Data entries:
######

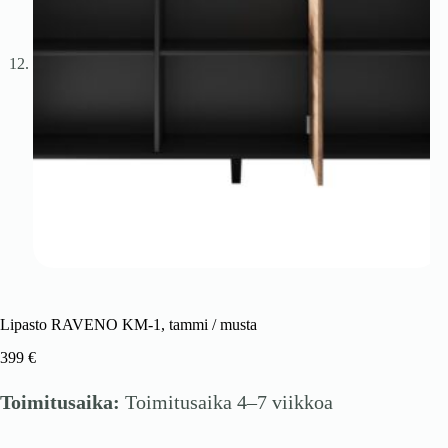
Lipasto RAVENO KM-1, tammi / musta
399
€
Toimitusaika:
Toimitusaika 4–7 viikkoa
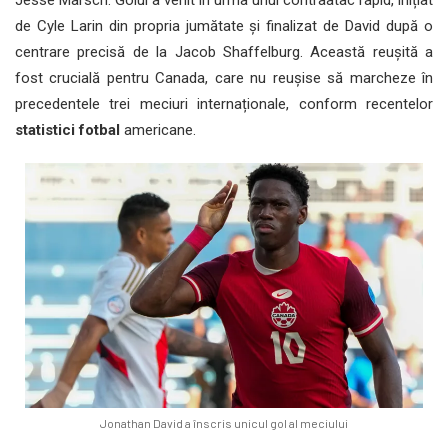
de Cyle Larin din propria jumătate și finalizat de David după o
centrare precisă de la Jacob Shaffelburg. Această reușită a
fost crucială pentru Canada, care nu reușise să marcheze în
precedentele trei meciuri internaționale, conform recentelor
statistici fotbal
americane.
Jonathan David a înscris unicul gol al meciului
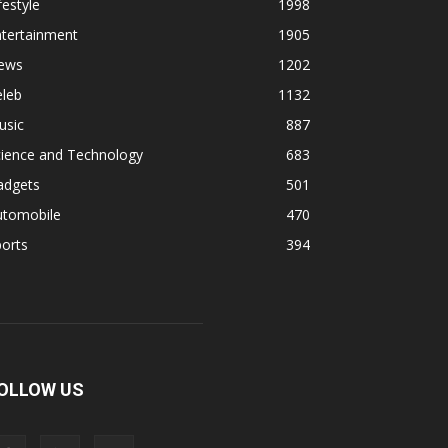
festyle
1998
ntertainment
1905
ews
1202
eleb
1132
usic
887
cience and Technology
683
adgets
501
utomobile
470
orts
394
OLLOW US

######

**Request:**
Could you extract every line of text from the listing above, copying each one word for word and leaving out the pictures?

**Answer to the problem:**
Lipasto RAVENO KM-1, tammi / musta
399
€
Toimitusaika:
Toimitusaika 4–7 viikkoa
de Cyle Larin din propria jumătate și finalizat de David după o
centrare precisă de la Jacob Shaffelburg. Această reușită a
fost crucială pentru Canada, care nu reușise să marcheze în
precedentele trei meciuri internaționale, conform recentelor
statistici fotbal
americane.
Jonathan David a înscris unicul gol al meciului
festyle
1998
ntertainment
1905
ews
1202
eleb
1132
usic
887
cience and Technology
683
adgets
501
utomobile
470
orts
394
OLLOW US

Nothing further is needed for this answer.